Figure legends
Figure 1.- The cytoplasmic version of the Rat1 protein (cRat1) restores mostly, but not totally, the main phenotypes of a xrn1∆strain. A) Generation times (GT), cell volumes and global poly(A) mRNA stability were determined as described in the Materials and Methods section for the four strains. Values were relativized to those of the wild-type (wt) strain (transformed with the empty plasmid YCpLac33), which was taken as 1.00. As a result, the wild-type (wt) values lack standard deviation (SD). The experiments were repeated three times and averaged. The actual values for wt were 80±9 min for GT, 65±2 fL for cell volume and 59±6 min for poly(A) mRNA stability. B) The synthesis rates (SR) for all RNA pol II genes (in arbitrary units, a.u.) were calculated by GRO, as described in the Materials and Methods. The distribution of all values and their medians are shown in the box and whiskers representation. All comparisons are significant at the < 0.001 level (***).
Figure 2.- The cytoplasmic version of Rat1 protein (cRat1) partially restores the wild-type HT-5Pseq profile in a xrn∆1strain.
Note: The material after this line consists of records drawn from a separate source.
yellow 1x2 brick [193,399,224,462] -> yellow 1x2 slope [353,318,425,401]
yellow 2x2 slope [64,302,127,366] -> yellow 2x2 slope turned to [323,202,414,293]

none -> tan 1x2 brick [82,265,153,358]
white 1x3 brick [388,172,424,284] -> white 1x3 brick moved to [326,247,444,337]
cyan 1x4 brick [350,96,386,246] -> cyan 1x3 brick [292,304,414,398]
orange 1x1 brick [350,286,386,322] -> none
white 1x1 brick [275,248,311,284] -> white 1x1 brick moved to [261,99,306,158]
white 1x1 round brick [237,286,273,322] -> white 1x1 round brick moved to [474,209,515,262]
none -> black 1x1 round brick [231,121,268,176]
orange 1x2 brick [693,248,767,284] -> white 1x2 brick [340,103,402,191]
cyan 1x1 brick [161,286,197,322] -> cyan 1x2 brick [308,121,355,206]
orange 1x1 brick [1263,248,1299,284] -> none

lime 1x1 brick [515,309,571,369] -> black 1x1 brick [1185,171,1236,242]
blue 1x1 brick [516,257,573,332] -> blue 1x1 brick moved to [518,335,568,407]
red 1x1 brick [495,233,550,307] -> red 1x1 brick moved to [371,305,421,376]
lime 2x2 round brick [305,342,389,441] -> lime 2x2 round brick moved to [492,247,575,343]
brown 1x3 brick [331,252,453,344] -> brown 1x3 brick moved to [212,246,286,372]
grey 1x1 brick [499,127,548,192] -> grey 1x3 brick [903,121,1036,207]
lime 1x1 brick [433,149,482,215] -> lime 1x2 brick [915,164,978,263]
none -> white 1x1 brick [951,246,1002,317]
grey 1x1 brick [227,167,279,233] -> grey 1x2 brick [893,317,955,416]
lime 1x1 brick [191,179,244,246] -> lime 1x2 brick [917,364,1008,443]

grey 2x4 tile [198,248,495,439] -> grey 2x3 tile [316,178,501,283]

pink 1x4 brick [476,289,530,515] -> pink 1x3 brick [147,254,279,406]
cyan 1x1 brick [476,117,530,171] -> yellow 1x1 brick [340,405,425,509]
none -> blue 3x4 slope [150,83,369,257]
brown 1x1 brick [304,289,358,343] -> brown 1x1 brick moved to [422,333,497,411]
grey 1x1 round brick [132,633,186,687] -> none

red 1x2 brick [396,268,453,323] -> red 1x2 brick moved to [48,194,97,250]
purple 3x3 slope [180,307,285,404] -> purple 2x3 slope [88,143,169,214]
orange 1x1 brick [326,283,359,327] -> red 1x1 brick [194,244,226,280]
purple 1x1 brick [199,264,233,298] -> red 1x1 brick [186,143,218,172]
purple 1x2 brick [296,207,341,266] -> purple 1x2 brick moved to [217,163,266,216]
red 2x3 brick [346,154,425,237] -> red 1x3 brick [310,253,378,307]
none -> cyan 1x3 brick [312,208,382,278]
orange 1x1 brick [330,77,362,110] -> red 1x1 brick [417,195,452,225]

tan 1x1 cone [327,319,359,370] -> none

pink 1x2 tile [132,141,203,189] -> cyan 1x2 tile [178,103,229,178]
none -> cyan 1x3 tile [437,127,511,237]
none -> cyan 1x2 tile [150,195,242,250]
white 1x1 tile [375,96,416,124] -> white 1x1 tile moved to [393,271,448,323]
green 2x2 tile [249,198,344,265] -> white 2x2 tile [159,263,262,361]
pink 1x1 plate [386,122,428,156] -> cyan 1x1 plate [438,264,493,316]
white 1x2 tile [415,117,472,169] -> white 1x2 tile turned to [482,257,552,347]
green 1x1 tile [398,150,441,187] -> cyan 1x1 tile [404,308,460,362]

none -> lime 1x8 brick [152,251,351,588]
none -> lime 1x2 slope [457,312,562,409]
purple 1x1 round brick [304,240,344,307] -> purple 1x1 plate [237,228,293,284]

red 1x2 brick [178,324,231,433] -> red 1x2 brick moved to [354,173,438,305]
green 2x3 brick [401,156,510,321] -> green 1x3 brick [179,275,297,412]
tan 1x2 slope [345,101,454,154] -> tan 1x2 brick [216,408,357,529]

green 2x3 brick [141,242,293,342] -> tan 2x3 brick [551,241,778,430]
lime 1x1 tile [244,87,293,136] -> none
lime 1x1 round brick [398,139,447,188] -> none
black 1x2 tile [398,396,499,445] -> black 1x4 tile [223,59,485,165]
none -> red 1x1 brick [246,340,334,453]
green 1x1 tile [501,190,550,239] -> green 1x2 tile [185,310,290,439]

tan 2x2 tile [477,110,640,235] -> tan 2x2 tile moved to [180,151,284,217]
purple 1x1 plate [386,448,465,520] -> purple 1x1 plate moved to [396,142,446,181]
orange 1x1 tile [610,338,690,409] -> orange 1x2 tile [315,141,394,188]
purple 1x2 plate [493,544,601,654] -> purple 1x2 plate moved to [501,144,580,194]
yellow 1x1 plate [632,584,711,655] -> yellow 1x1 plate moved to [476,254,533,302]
The C–terminal region of Xrn1 does not improve the performance of cRat1 . A) HT-5Pseq high-resolution plots showing the profiles of wild-type (wt) and xrn1∆ strains transformed with the empty YCpLac33 plasmid or its version (pBBM3), including the truncated cytoplasmic version of Rat1 (cRat1) without the nuclear localization sequence (NLS) or the same construct fused to the C-terminal domain of Xrn1 (cRat1-Cterm). The metagene analysis for 5’P read coverage in relation to the open reading frame (ORF) start (left) and stop codons (right) are shown in the samples described above. Three biological replicates of each experiment were merged for each sample. B) Relative frame protection index (FPI) of the four strains analyzed in A). The median FPI for the wt was taken as 1. *** = P < 0.001; **** = P < 0.0001. C) Average metagene plots of normalized HT-5Pseq read counts around the protein-coding genes. Gene body read coverage is represented as a percentage of the total length of the ORF, whereas the flanking regions around the START and STOP codons represent the real distances from the reference points (represented as base pair length). Shadowed vertical areas highlight the 20% length of both transcribed region ends used for the calculation of the 3’/5’ index. D) Violin plot of log2 3’/5’ index values for the wt, xrn1Δ and cRat1 strains. E) Average metagene plots of 250 genes with the highest 3’/5’ index values (top panel) or 250 genes with the lowest (bottom panel) in wt. F) Heatmaps of HT-5Pseq and 5’Capseq data for all the individual protein-coding genes aligned by their START codon and ordered, from top to bottom, by increasing the 5’UTR length. The corresponding summary average count metagene plots are shown at the top of each heatmap. G) Violin plots of the log2 frame protection index (FPI) (left) or 3’/5’ index (right) values in wt for all protein-coding genes, ribosomal proteins (RP) and genes with high or low individual translation rates (TLRi; as described in Forés-Martos et al., 2021).